Major towns and villages include Vijaynagar, the taluk headquarters, Jaitsar Shivpuri, Haripura, 22GB, 40GB, 23GB, 20 GB,19GB, 18GB, Ram Singh Pur, 10AS Kupli, Motasar, Gomawali, 45GB, 46GB, Bilochiya, 4 BLD, 31GB, 15 bld Ratnewala, Raghunathpura, Kalyankot, and 39GB.

==Demographics==

Hinduism and Sikhism is practised by a majority of the people.

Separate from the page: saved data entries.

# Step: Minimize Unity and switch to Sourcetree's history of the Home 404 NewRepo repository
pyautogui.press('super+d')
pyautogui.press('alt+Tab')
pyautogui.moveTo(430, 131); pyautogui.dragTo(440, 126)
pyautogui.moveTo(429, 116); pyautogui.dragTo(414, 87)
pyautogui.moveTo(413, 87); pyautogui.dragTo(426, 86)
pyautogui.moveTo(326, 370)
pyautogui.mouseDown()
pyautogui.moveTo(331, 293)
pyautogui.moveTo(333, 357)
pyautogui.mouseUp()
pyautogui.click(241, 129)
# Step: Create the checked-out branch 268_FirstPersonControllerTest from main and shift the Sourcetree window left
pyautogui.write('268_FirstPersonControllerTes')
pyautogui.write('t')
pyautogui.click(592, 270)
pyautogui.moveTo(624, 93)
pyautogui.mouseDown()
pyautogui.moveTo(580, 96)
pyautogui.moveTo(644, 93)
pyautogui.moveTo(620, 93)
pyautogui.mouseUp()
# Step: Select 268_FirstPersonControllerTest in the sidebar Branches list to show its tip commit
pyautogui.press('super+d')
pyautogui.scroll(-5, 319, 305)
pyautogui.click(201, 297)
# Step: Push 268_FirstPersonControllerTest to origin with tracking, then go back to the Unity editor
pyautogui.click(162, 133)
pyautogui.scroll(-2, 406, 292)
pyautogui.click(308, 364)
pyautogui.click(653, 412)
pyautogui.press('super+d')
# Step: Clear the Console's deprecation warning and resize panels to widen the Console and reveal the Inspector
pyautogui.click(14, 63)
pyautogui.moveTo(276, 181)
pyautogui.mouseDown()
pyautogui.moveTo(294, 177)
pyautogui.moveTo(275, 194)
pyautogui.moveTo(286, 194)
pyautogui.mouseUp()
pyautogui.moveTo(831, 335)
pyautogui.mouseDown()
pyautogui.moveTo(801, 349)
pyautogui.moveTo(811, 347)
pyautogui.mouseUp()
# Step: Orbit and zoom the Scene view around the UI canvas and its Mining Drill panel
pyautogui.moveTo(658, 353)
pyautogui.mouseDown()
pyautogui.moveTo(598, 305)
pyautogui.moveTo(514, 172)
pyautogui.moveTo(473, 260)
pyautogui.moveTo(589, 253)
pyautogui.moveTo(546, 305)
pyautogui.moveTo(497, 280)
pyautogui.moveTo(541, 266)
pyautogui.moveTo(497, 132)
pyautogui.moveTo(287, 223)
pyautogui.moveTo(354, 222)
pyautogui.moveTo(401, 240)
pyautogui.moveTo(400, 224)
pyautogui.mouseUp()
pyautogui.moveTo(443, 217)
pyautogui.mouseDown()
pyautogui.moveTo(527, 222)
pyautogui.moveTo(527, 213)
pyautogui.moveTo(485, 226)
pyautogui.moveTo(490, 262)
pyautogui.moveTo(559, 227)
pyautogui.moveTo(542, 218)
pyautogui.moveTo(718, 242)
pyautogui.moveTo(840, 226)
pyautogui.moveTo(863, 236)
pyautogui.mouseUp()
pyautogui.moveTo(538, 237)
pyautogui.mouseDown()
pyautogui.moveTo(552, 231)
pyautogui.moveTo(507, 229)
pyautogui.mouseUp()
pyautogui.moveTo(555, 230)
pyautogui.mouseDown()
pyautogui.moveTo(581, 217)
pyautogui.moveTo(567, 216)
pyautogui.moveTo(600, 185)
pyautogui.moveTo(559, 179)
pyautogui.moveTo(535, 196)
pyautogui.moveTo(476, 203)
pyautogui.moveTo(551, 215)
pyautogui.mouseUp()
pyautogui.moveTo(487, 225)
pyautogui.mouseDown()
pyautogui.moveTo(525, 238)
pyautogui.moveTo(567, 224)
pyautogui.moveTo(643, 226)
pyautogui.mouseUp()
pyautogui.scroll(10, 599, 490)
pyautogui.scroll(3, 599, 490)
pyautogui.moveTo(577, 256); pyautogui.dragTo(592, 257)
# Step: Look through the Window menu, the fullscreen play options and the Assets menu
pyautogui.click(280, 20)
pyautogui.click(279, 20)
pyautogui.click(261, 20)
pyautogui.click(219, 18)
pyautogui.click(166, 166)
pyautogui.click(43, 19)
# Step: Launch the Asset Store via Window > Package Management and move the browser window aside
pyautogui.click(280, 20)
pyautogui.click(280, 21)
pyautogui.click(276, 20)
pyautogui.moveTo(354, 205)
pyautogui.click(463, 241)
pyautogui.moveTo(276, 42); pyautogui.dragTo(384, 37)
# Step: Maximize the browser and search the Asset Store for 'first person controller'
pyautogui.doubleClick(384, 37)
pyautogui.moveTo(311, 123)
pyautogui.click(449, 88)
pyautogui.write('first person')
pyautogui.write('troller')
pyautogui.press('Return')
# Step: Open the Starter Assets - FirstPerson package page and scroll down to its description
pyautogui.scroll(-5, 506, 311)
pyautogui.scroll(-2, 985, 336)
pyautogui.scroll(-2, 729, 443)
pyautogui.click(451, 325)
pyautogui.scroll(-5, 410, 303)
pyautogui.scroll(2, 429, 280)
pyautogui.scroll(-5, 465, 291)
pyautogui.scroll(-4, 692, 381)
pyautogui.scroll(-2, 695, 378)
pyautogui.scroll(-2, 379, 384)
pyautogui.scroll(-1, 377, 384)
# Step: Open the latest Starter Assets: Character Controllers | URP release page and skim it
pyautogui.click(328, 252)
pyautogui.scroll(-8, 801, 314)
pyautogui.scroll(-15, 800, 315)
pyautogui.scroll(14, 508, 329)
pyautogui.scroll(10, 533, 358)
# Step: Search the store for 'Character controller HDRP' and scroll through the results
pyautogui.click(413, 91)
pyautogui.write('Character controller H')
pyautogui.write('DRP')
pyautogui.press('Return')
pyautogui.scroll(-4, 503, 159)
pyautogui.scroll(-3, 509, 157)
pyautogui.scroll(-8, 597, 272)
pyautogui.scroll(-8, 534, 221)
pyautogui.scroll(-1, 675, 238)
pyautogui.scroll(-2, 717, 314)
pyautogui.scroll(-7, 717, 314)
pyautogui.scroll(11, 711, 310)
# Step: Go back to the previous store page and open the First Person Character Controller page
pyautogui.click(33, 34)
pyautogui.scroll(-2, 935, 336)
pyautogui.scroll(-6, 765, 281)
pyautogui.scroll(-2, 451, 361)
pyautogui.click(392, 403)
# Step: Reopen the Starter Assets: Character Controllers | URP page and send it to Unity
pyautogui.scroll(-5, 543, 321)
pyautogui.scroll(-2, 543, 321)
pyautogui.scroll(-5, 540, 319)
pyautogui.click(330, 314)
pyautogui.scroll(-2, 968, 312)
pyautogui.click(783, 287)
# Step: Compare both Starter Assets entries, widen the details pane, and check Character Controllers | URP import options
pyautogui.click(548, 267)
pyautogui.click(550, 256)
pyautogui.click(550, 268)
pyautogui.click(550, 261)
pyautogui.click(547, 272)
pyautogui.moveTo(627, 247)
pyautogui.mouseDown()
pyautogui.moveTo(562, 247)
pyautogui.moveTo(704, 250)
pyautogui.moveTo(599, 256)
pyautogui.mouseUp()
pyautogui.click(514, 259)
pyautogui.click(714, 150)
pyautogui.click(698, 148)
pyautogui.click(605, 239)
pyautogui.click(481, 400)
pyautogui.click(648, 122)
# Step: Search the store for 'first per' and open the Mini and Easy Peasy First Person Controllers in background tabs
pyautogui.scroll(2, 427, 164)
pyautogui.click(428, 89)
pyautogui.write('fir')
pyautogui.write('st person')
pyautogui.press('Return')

Islam is the third most practised religion in the tehsil.

==Economy==

Agriculture is main occupation of people. cotton, Wheat, Rice, Jawar, Gwar, mustard and paddy are the main crops. Entire market is based on Agriculture.

==Transport==
Almost all large villages and cities are connected with roads. Sri Vijay Nagar is connected by railway line from Suratgarh to Anupgarh. Buses are easily available and preferred by the people as this facility is available for all the major districts of Rajasthan and Punjab, New Delhi, and Haryana. The first train was started in Sri Vijaynagar on 1 April 1930.